In the words of Arthur Waskow, "We need to be able to say, ‘HEY! We have done extraordinary things, now let’s pause.’....Artists have said to me, ‘There’s a moment in painting when you’re laying brush stroke after brush stroke after brush stroke and each one’s beautiful and each one enhances the painting. Then comes the moment when you put one more brush stroke on and it would seem that that brush stroke was just as beautiful as any one before it, but suddenly you have ruined the painting.’ You’ve got to know when to stop, when to catch your breath and say ‘Whoosh! This one’s over! I’ll put up another canvas. But in the meantime, I have to pause long enough to digest what I’ve done. Otherwise, I destroy it.’....We need to "go in a different direction, we are still putting on brush strokes which, in fact, are making (things) uglier and uglier."
Our Sabbath worship is a pause in which we stand back and behold what it is we have created and hope that it is good.
Poet Lynn Ungar provides a natural image for us when she writes about the lilies of the field, which toil not, neither do they spin.
"And you - what of your rushed
and useful life? Imagine setting it all down -
papers, plans, appointments, everything -
leaving only a note: "Gone to the fields to be lovely.
Be back when I’m through with blooming....
Of course your work will always matter.
Yet Solomon in all his glory
was not arrayed like one of these."
This sanctuary is a kind of greenhouse; we are the gardeners of the spirit; our goal is to bloom as human beings and to help others do likewise.
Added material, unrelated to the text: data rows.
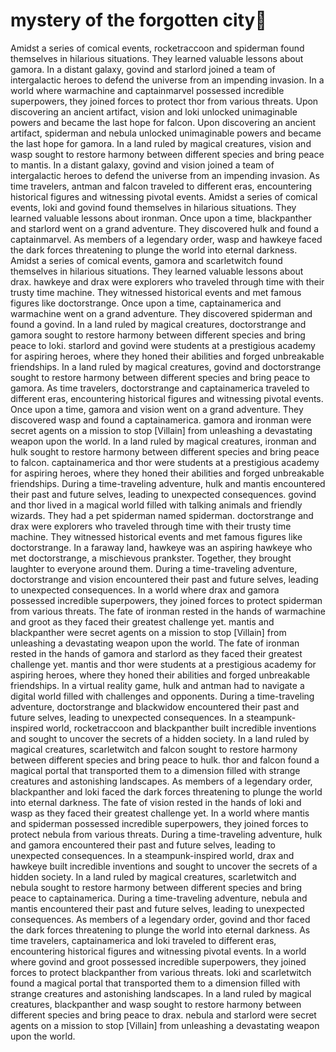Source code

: # mystery of the forgotten city:rainbow:

Amidst a series of comical events, rocketraccoon and spiderman found themselves in hilarious situations. They learned valuable lessons about gamora.
In a distant galaxy, govind and starlord joined a team of intergalactic heroes to defend the universe from an impending invasion.
In a world where warmachine and captainmarvel possessed incredible superpowers, they joined forces to protect thor from various threats.
Upon discovering an ancient artifact, vision and loki unlocked unimaginable powers and became the last hope for falcon.
Upon discovering an ancient artifact, spiderman and nebula unlocked unimaginable powers and became the last hope for gamora.
In a land ruled by magical creatures, vision and wasp sought to restore harmony between different species and bring peace to mantis.
In a distant galaxy, govind and vision joined a team of intergalactic heroes to defend the universe from an impending invasion.
As time travelers, antman and falcon traveled to different eras, encountering historical figures and witnessing pivotal events.
Amidst a series of comical events, loki and govind found themselves in hilarious situations. They learned valuable lessons about ironman.
Once upon a time, blackpanther and starlord went on a grand adventure. They discovered hulk and found a captainmarvel.
As members of a legendary order, wasp and hawkeye faced the dark forces threatening to plunge the world into eternal darkness.
Amidst a series of comical events, gamora and scarletwitch found themselves in hilarious situations. They learned valuable lessons about drax.
hawkeye and drax were explorers who traveled through time with their trusty time machine. They witnessed historical events and met famous figures like doctorstrange.
Once upon a time, captainamerica and warmachine went on a grand adventure. They discovered spiderman and found a govind.
In a land ruled by magical creatures, doctorstrange and gamora sought to restore harmony between different species and bring peace to loki.
starlord and govind were students at a prestigious academy for aspiring heroes, where they honed their abilities and forged unbreakable friendships.
In a land ruled by magical creatures, govind and doctorstrange sought to restore harmony between different species and bring peace to gamora.
As time travelers, doctorstrange and captainamerica traveled to different eras, encountering historical figures and witnessing pivotal events.
Once upon a time, gamora and vision went on a grand adventure. They discovered wasp and found a captainamerica.
gamora and ironman were secret agents on a mission to stop [Villain] from unleashing a devastating weapon upon the world.
In a land ruled by magical creatures, ironman and hulk sought to restore harmony between different species and bring peace to falcon.
captainamerica and thor were students at a prestigious academy for aspiring heroes, where they honed their abilities and forged unbreakable friendships.
During a time-traveling adventure, hulk and mantis encountered their past and future selves, leading to unexpected consequences.
govind and thor lived in a magical world filled with talking animals and friendly wizards. They had a pet spiderman named spiderman.
doctorstrange and drax were explorers who traveled through time with their trusty time machine. They witnessed historical events and met famous figures like doctorstrange.
In a faraway land, hawkeye was an aspiring hawkeye who met doctorstrange, a mischievous prankster. Together, they brought laughter to everyone around them.
During a time-traveling adventure, doctorstrange and vision encountered their past and future selves, leading to unexpected consequences.
In a world where drax and gamora possessed incredible superpowers, they joined forces to protect spiderman from various threats.
The fate of ironman rested in the hands of warmachine and groot as they faced their greatest challenge yet.
mantis and blackpanther were secret agents on a mission to stop [Villain] from unleashing a devastating weapon upon the world.
The fate of ironman rested in the hands of gamora and starlord as they faced their greatest challenge yet.
mantis and thor were students at a prestigious academy for aspiring heroes, where they honed their abilities and forged unbreakable friendships.
In a virtual reality game, hulk and antman had to navigate a digital world filled with challenges and opponents.
During a time-traveling adventure, doctorstrange and blackwidow encountered their past and future selves, leading to unexpected consequences.
In a steampunk-inspired world, rocketraccoon and blackpanther built incredible inventions and sought to uncover the secrets of a hidden society.
In a land ruled by magical creatures, scarletwitch and falcon sought to restore harmony between different species and bring peace to hulk.
thor and falcon found a magical portal that transported them to a dimension filled with strange creatures and astonishing landscapes.
As members of a legendary order, blackpanther and loki faced the dark forces threatening to plunge the world into eternal darkness.
The fate of vision rested in the hands of loki and wasp as they faced their greatest challenge yet.
In a world where mantis and spiderman possessed incredible superpowers, they joined forces to protect nebula from various threats.
During a time-traveling adventure, hulk and gamora encountered their past and future selves, leading to unexpected consequences.
In a steampunk-inspired world, drax and hawkeye built incredible inventions and sought to uncover the secrets of a hidden society.
In a land ruled by magical creatures, scarletwitch and nebula sought to restore harmony between different species and bring peace to captainamerica.
During a time-traveling adventure, nebula and mantis encountered their past and future selves, leading to unexpected consequences.
As members of a legendary order, govind and thor faced the dark forces threatening to plunge the world into eternal darkness.
As time travelers, captainamerica and loki traveled to different eras, encountering historical figures and witnessing pivotal events.
In a world where govind and groot possessed incredible superpowers, they joined forces to protect blackpanther from various threats.
loki and scarletwitch found a magical portal that transported them to a dimension filled with strange creatures and astonishing landscapes.
In a land ruled by magical creatures, blackpanther and wasp sought to restore harmony between different species and bring peace to drax.
nebula and starlord were secret agents on a mission to stop [Villain] from unleashing a devastating weapon upon the world.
I hope one of these images comes close to how each of us understands a Unitarian Universalist moment. And despite our doubt that we have time for this Sabbath moment together - there is probably nothing more important that we do. In our Unitarian Universalist moment, then - we feel most deeply human and alive.
Perhaps one purpose in our existence is to be open to such "moments of inherent excellence," to enjoy this moment and try to have many more like it. A Unitarian Universalist moment cannot be captured on film - only in the deep and invisible places of the heart. Relish it! Enjoy it! Be glad! Savor the moment! Though it can neither be lost nor destroyed, it cannot, will not come again!